The proposal comes at a time when Americans are dying in large numbers from causes that could be prevented or treated with timely care. Deaths from avoidable causes in the United States remain well above those in most other industrialized countries, according to the source material. In particular, Americans die of treatable conditions at nearly twice the rate of people in Spain, France, Japan and Australia.
The contrast between those health outcomes and the administration’s budget priorities is stark. The United States continues to lag behind peer nations in access to healthcare, and that gap has measurable consequences.
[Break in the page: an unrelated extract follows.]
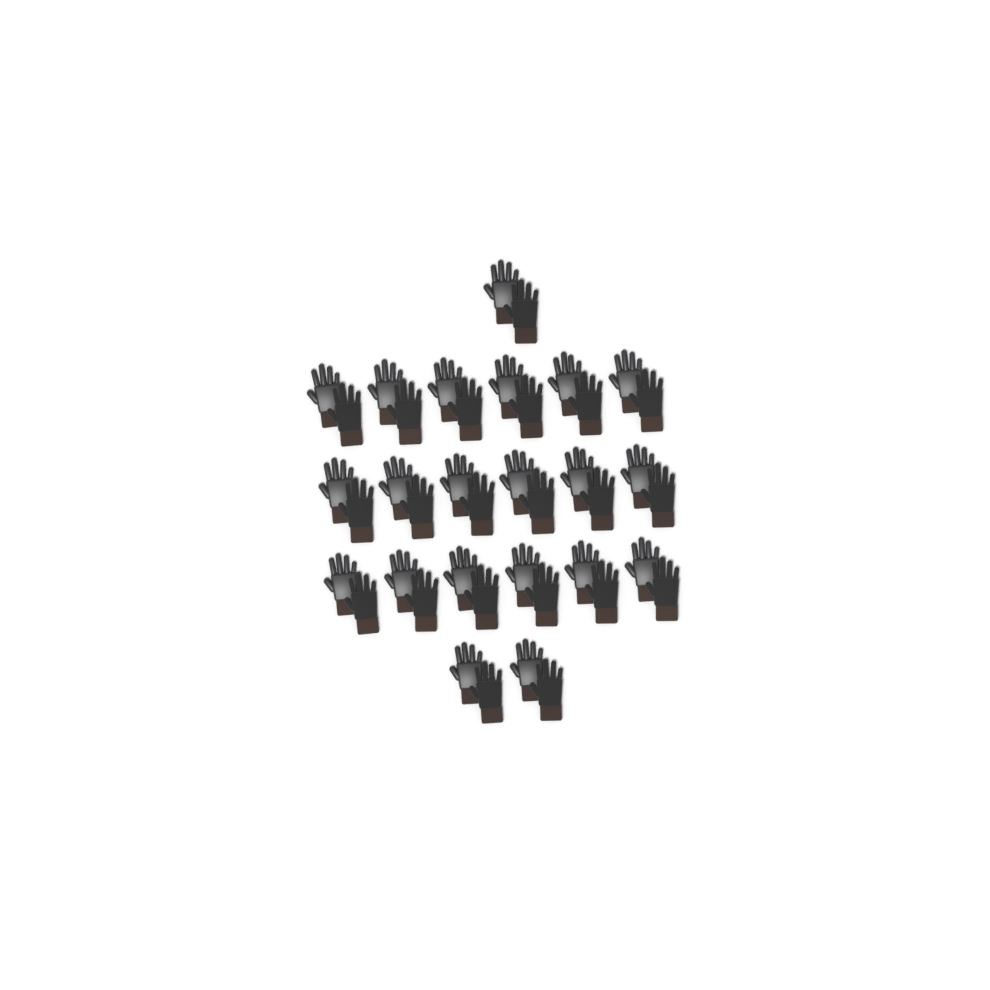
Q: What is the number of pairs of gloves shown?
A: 21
People in the US are more likely than those in comparable countries to avoid seeing a doctor because of cost, to skip needed medical tests and to ration prescription drugs.
Those choices are closely linked to the country’s unusually limited public health insurance system and its high out-of-pocket medical costs. Among peer nations, Americans face the highest direct expenses for medical services, making routine care and treatment harder to obtain for many households.
Health spending versus military spending
The budget’s proposed 12% reduction to the health department stands in sharp contrast to the planned military increase. At $1.5tn, the defense allocation would rise by 42%, reflecting an extraordinary commitment to military spending even as public health concerns persist at home.
The source material describes a country where preventable and treatable deaths are not a marginal problem but a major one. Better access to healthcare, more consistent use of doctors and tests, and fewer barriers to prescription medicines could all improve outcomes, yet the budget moves in the opposite direction.
Americans’ health outcomes are not simply a matter of personal behavior. The cost of care, the lack of broad public coverage and the burden of paying out of pocket all affect whether people seek treatment early or delay it until conditions become more serious.
In that context, the proposed budget raises a basic question about national priorities. It reduces funding for the federal health apparatus while increasing already massive military spending to a historic level.
The result, based on the details in the source, is a policy blueprint that appears to favor defense over public health at a moment when many Americans are already dying from avoidable causes at rates higher than those seen in similar wealthy countries.
The budget proposal is therefore not just a matter of accounting. It is also a statement about which problems the federal government intends to confront most aggressively, and which it may leave to worsen.